Hi,
I am getting this error which I understand why is happening but I don’t know how to fix it.
I am using a custom dataset to load images from a directory:
class DiffPatternsDataSet(Dataset):
def __init__(self, main_dir):
self.main_dir = main_dir
self.all_imgs = os.listdir(main_dir)
def __len__(self):
return len(self.all_imgs)
def __getitem__(self, idx):
if torch.is_tensor(idx):
idx = idx.tolist()
img_loc = os.path.join(self.main_dir, self.all_imgs[idx])
image = torch.from_numpy(np.genfromtxt(img_loc)).unsqueeze(0)

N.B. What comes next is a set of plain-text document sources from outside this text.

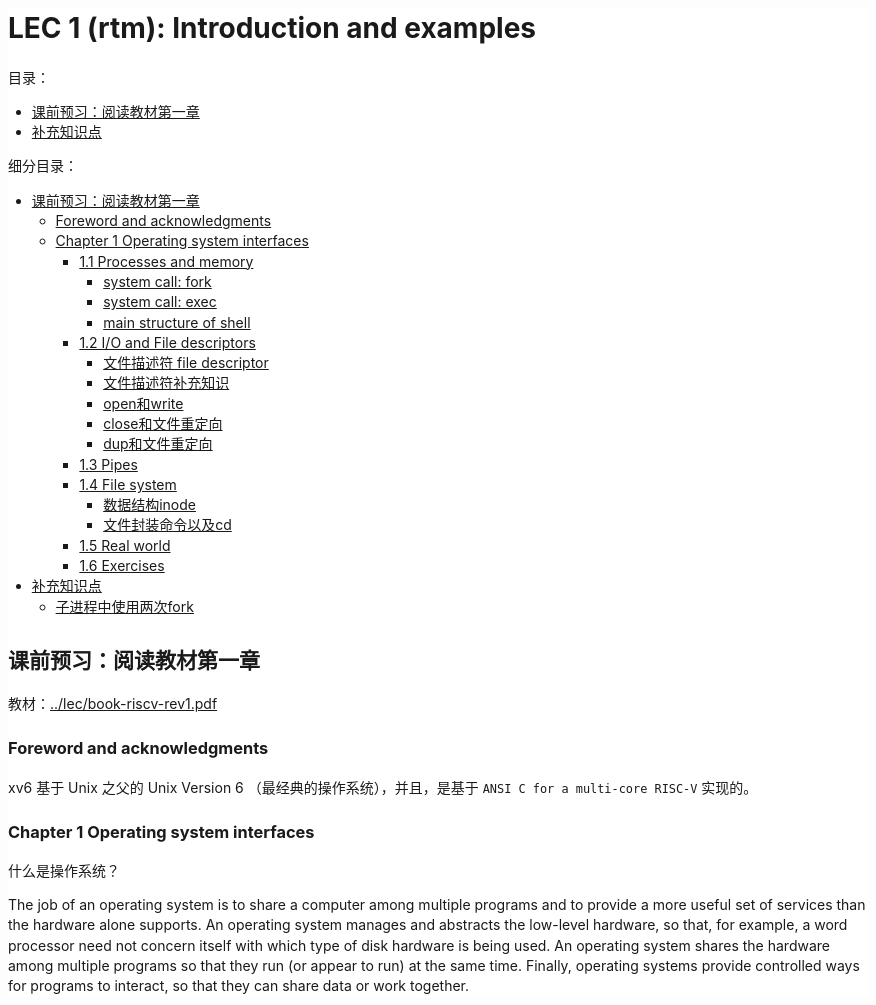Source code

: # LEC 1 (rtm): Introduction and examples

目录：





- [课前预习：阅读教材第一章](#课前预习阅读教材第一章)
- [补充知识点](#补充知识点)



细分目录：





- [课前预习：阅读教材第一章](#课前预习阅读教材第一章)
  - [Foreword and acknowledgments](#foreword-and-acknowledgments)
  - [Chapter 1 Operating system interfaces](#chapter-1-operating-system-interfaces)
    - [1.1 Processes and memory](#11-processes-and-memory)
      - [system call: fork](#system-call-fork)
      - [system call: exec](#system-call-exec)
      - [main structure of shell](#main-structure-of-shell)
    - [1.2 I/O and File descriptors](#12-io-and-file-descriptors)
      - [文件描述符 file descriptor](#文件描述符-file-descriptor)
      - [文件描述符补充知识](#文件描述符补充知识)
      - [open和write](#open和write)
      - [close和文件重定向](#close和文件重定向)
      - [dup和文件重定向](#dup和文件重定向)
    - [1.3 Pipes](#13-pipes)
    - [1.4 File system](#14-file-system)
      - [数据结构inode](#数据结构inode)
      - [文件封装命令以及cd](#文件封装命令以及cd)
    - [1.5 Real world](#15-real-world)
    - [1.6 Exercises](#16-exercises)
- [补充知识点](#补充知识点)
  - [子进程中使用两次fork](#子进程中使用两次fork)



## 课前预习：阅读教材第一章

教材：[../lec/book-riscv-rev1.pdf](../lec/book-riscv-rev1.pdf)

### Foreword and acknowledgments

xv6 基于 Unix 之父的 Unix Version 6 （最经典的操作系统），并且，是基于 `ANSI C for a multi-core RISC-V` 实现的。

### Chapter 1 Operating system interfaces

什么是操作系统？

The job of an operating system is to share a computer among multiple programs and to provide a more useful set of services than the hardware alone supports. An operating system manages and abstracts the low-level hardware, so that, for example, a word processor need not concern itself with which type of disk hardware is being used. An operating system shares the hardware among multiple programs so that they run (or appear to run) at the same time. Finally, operating systems provide controlled ways for programs to interact, so that they can share data or work together.
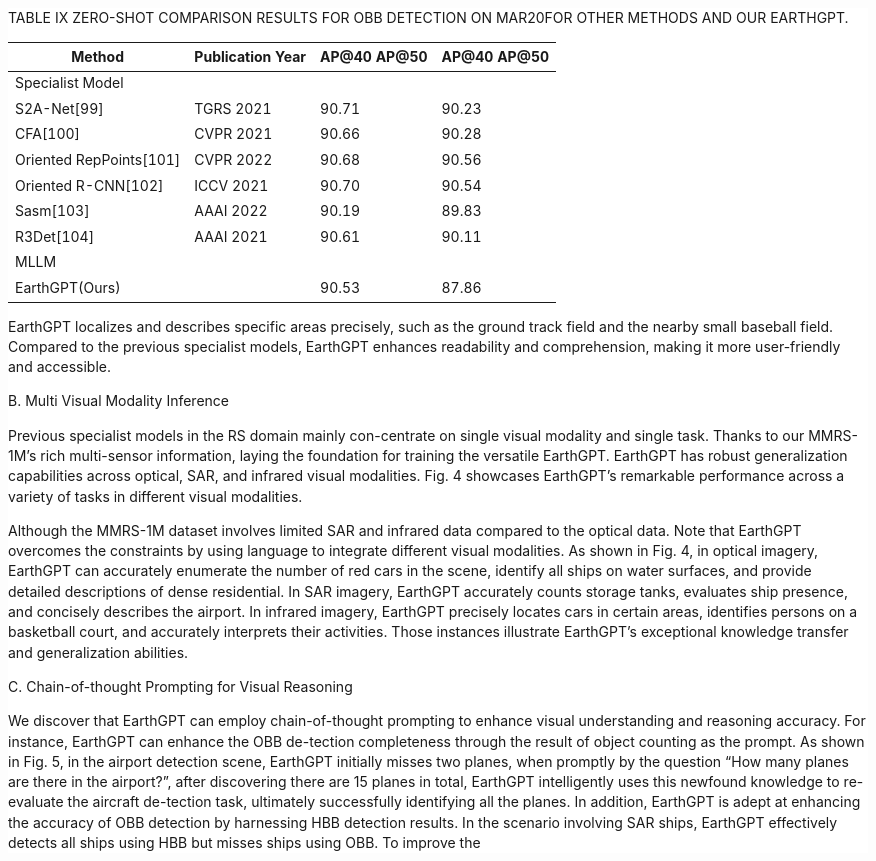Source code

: TABLE IX ZERO-SHOT COMPARISON RESULTS FOR OBB DETECTION ON MAR20FOR OTHER METHODS AND OUR EARTHGPT.
 
 
| Method|Publication Year|AP@40 AP@50|AP@40 AP@50|
| ---|---|---|---|
| Specialist Model| | | |
| S2A-Net[99]|TGRS 2021|90.71|90.23|
| CFA[100]|CVPR 2021|90.66|90.28|
| Oriented RepPoints[101]|CVPR 2022|90.68|90.56|
| Oriented R-CNN[102]|ICCV 2021|90.70|90.54|
| Sasm[103]|AAAI 2022|90.19|89.83|
| R3Det[104]|AAAI 2021|90.61|90.11|
| MLLM| | | |
| EarthGPT(Ours)| |90.53|87.86| 
 
EarthGPT localizes and describes specific areas precisely, such as the ground track field and the nearby small baseball field. Compared to the previous specialist models, EarthGPT enhances readability and comprehension, making it more user-friendly and accessible.
 
 
B. Multi Visual Modality Inference
 
 
Previous specialist models in the RS domain mainly con-centrate on single visual modality and single task. Thanks to our MMRS-1M’s rich multi-sensor information, laying the foundation for training the versatile EarthGPT. EarthGPT has robust generalization capabilities across optical, SAR, and infrared visual modalities. Fig. 4 showcases EarthGPT’s remarkable performance across a variety of tasks in different visual modalities.
 
 
Although the MMRS-1M dataset involves limited SAR and infrared data compared to the optical data. Note that EarthGPT overcomes the constraints by using language to integrate different visual modalities. As shown in Fig. 4, in optical imagery, EarthGPT can accurately enumerate the number of red cars in the scene, identify all ships on water surfaces, and provide detailed descriptions of dense residential. In SAR imagery, EarthGPT accurately counts storage tanks, evaluates ship presence, and concisely describes the airport. In infrared imagery, EarthGPT precisely locates cars in certain areas, identifies persons on a basketball court, and accurately interprets their activities. Those instances illustrate EarthGPT’s exceptional knowledge transfer and generalization abilities.
 
 
C. Chain-of-thought Prompting for Visual Reasoning
 
 
We discover that EarthGPT can employ chain-of-thought prompting to enhance visual understanding and reasoning accuracy. For instance, EarthGPT can enhance the OBB de-tection completeness through the result of object counting as the prompt. As shown in Fig. 5, in the airport detection scene, EarthGPT initially misses two planes, when promptly by the question “How many planes are there in the airport?”, after discovering there are 15 planes in total, EarthGPT intelligently uses this newfound knowledge to re-evaluate the aircraft de-tection task, ultimately successfully identifying all the planes. In addition, EarthGPT is adept at enhancing the accuracy of OBB detection by harnessing HBB detection results. In the scenario involving SAR ships, EarthGPT effectively detects all ships using HBB but misses ships using OBB. To improve the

filename = self.all_imgs[idx]
tiles = split_pattern(image, tile_size=80, stride=2)
return tiles, filename
The split_pattern function basically splits an image using the Unfold function, then eliminates the patches that contain only white noise. Therefore, for each image I get a tiles tensor of dimension (#tiles, channels, width, height) and the number of tiles is different depending on the image. So when I use the loader, it wants to do a torch.stack and finds tensors of different dimensions.
Is there any solution for this? Maybe I am not approaching the problem correctly. I want to train my model with the tiles I get from the images (plus each tile needs to have the original image filename attached). Maybe I should do things differently in the getitem?
Any help or input will be greatly appreciated!